Transfer Balances but Avoid New Purchases
Balance transfer credit cards can help you consolidate credit card debt and pay it off at a lower interest rate. But this only works if you put away the credit card and don't charge anything new. Using a balance transfer card for additional purchases may result in you paying two different interest rates: the low, teaser rate on the transferred balance, and a higher rate for regular purchases.
Also, you should avoid repeatedly transferring balances because you may end up paying a transfer fee each time. Some credit cards may charge a 3% to 5% fee for a balance transfer.
Read Through Credit Card Terms
You should be able to find out everything you need to know about a credit card by reading through the credit card terms. The terms tell how long the introductory interest rate may last, what the default rate may change to if you're late with a payment, and the amount of any late fees.

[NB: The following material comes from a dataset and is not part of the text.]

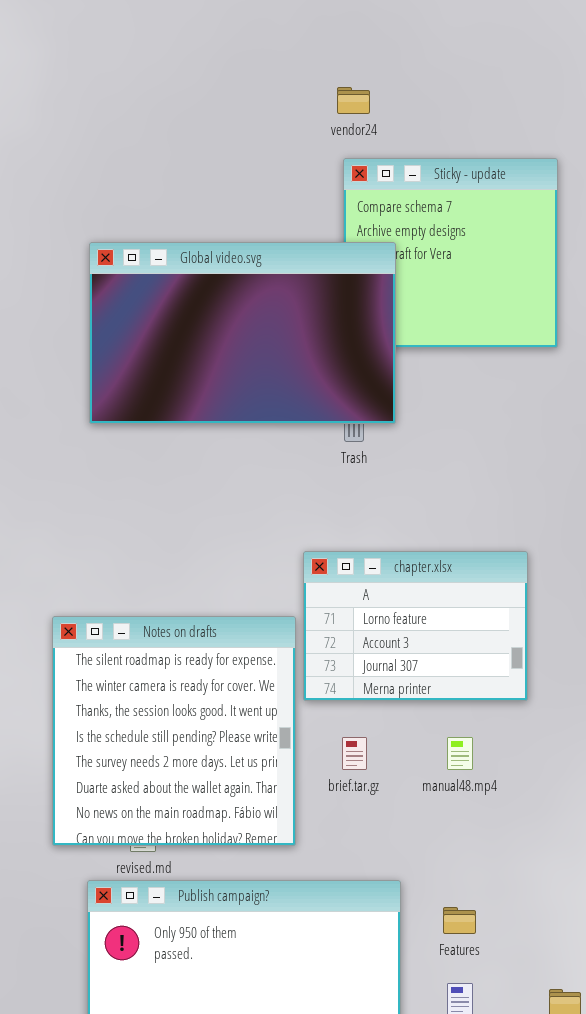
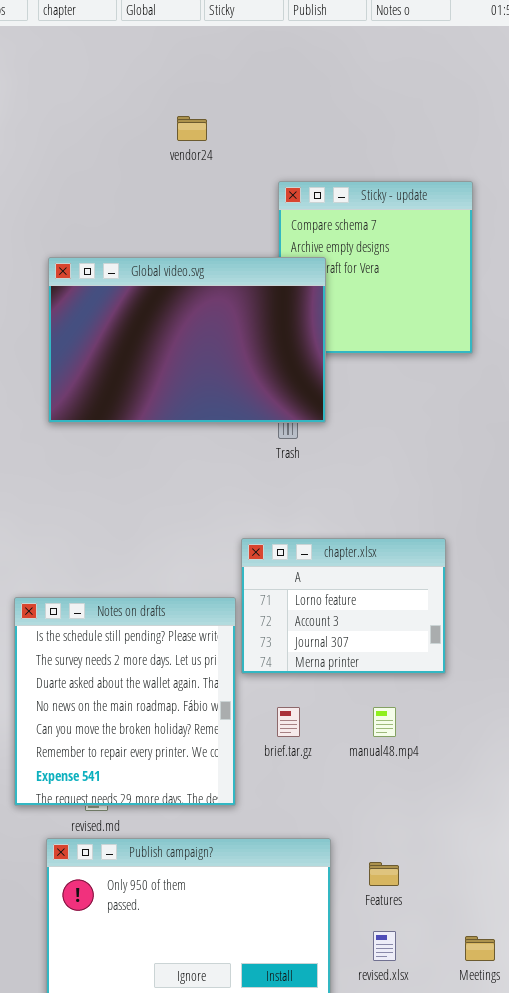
vendor24: [337,87,370,114] -> [177,116,207,141], moved
Notes on drafts: [52,616,296,846] -> [14,597,236,806], scrolled down 3 rows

The credit card terms should also explain exactly how monthly payments are applied, and the date and time those payments are due. Payments are usually applied to the balance with the lowest interest rate first. However, changes in credit card regulation will require card issuers to apply any payments above the minimum amount to the part of your balance with the highest interest rate.
Digging Out of Credit Card Debt
In the best-case scenario, you would pay off a balance transfer credit card before the introductory rate expires. You may save hundreds or even thousands of dollars in interest and improve your credit score by knocking out debt. But for some people, balance transfers don't end so well. Instead of paying off credit card debt, they end up in worse financial shape than when they started.
If you're experiencing serious financial hardship, or if you have a problem with compulsive spending, you may not be helped by a balance transfer offer. If you're in one of those situations, a trip to a credit counselor or debt support group may be a better option.